Dans toutes les boulangeries, elles appâtent les clients avec leur dorure. Depuis dimanche, les Français ont de nouveau succombé à la tradition de la galette des rois. Un vrai phénomène culinaire puisqu'il se vend plus de 30 millions de galettes chaque année au mois de janvier. Mais quantité ne rime pas forcément avec qualité. Selon certaines estimations, non officielles, 80% des galettes vendues en boulangerie seraient industrielles. Une solution de facilité qui garantit aussi des marges plus importantes sur un produit relativement coûteux à produire.
Des ingrédients coûteux. En effet, la galette des rois, c’est un peu plus que de la pâte feuilletée et du beurre. Les bonnes galettes à la frangipane nécessitent des produits de qualité : beurre AOP pour la pâte feuilletée, farine de meunier de premier ordre, amandes véritables, etc. Or, tout cela coûte cher. En un an, le prix du beurre a augmenté en moyenne de plus de 60%, notamment à cause de la pénurie. Idem pour le prix de l’amande qui a flambé dernièrement à cause de la sécheresse en Californie, premier producteur mondial de ce fruit sec. Un kilo d’amandes entières se paye aujourd’hui autour de dix euros. Résultat, le prix brut de la galette a augmenté.

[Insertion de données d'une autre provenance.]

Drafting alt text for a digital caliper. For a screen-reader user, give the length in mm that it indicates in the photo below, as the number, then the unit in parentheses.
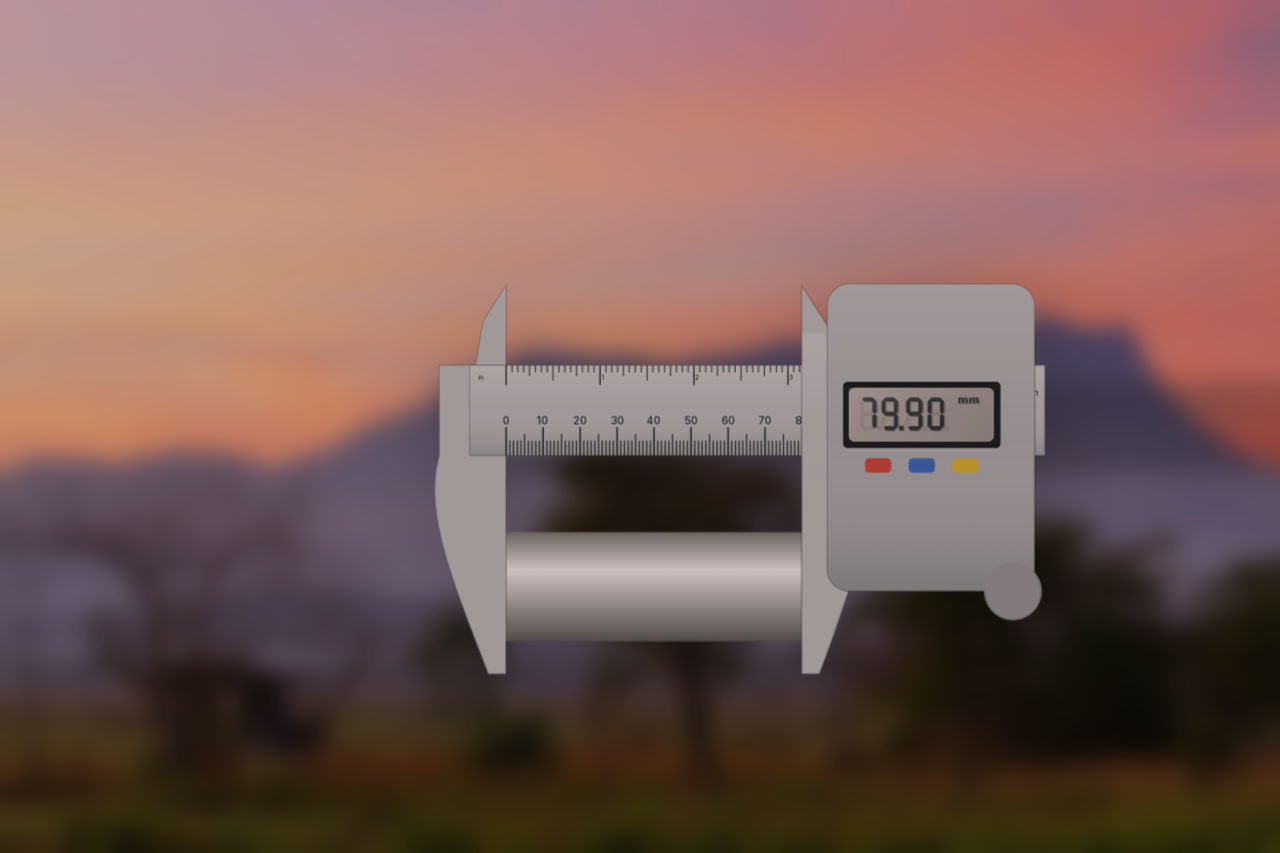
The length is 79.90 (mm)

La hausse des prix des matières premières touchent autant les galettes artisanales que les industrielles. A la différence près que les galettes d’usine sont fabriquées avec des ingrédients premier prix, tandis que les boulangers attachés à la qualité s’efforcent d’utiliser des produits supérieurs. A cela, il faut ajouter la main d’œuvre. La particularité de la galette des rois par rapport aux autres gâteaux, c’est la fabrication de la pâte feuilletée qui nécessite plusieurs longs temps de pause. Fabriquer soi-même sa galette de A à Z nécessite donc d’avoir du personnel et du temps à y consacrer. Chose que les petits boulangers ne peuvent pas toujours se permettre.
" C’est du boulot de faire une galette artisanale "
Rentabilité limitée pour l’artisanal. Dès lors, comment résister aux galettes industrielles ? Vendues moins de cinq euros par les grossistes, il est possible de les revendre en boulangerie cinq fois plus cher et donc de gagner du temps tout en augmentant sensiblement sa marge. "C’est du boulot de faire une galette artisanale. A part les grands pâtissiers, plus personne ne prend trois jours pour faire ses galettes", confie à Europe1.fr un boulanger souhaitant rester anonyme, le recours aux galettes industrielles n’étant pas franchement bien vu aux yeux du public.
Les galettes industrielles, pas si mauvaises que ça. Depuis quelques années, le phénomène prend de l’ampleur. "Il y a de plus en plus d’industriel dans les galettes vendues en boulangerie", confirme Matthieu Labbé, directeur général de la Fédération des entrepreneurs de la boulangerie (FEB). Mais, selon lui, il ne faut pas crier au loup trop vite. "Si les boulangers y ont de plus en plus recours, c’est aussi parce que la fabrication industrielle est montée en gamme. Les ingrédients et les recettes sont sensiblement les mêmes que pour l’artisanal. Seule la production diffère", assure Matthieu Labbé.
Difficile donc de faire la différence au palais, dans les galettes d’entrée de gamme, entre le fait maison et l’industriel. "Il y a trois ans, un boulanger a reçu le prix de la meilleure galette de son département alors que c’était de l’industriel", se rappelle Matthieu Labbé. Et les clients ne voient pas toujours la différence. "L’habit ne fait pas le moine, ce n’est pas parce qu’une galette est belle qu’elle est forcément bonne. Et inversement", précise le directeur général de la FEB.
Manque de transparence. Problème : les clients ne sont pas vraiment informés. Le label "artisan boulanger" garantit uniquement la fabrication sur place des pains mais ne concerne pas les viennoiseries et les pâtisseries. Votre boulanger peut donc être un artisan mais vendre des galettes industrielles, ce n’est pas illégal. Il n’y a pas non plus d’obligation d’afficher si le produit est fait maison ou pas. Une faille que regrette UFC-Que Choisir. L’association de défense des consommateurs réclame depuis trois ans une certification supplémentaire.
"Ce qu’il faut, c’est une plus grande transparence sur la fabrication des pâtisseries, pas seulement des galettes", abonde un acteur majeur du secteur, souhaitant aussi rester anonyme. "Aujourd’hui, 80% des viennoiseries sortent d’usines. Ça facilite la vie des artisans et ils n’ont aucun intérêt à voir arriver une obligation de transparence." Faute de certification, les clients peuvent toujours demander des précisions à leur boulanger. Mais in fine, c’est à la dégustation que chacun trouvera la galette qu’il préfère.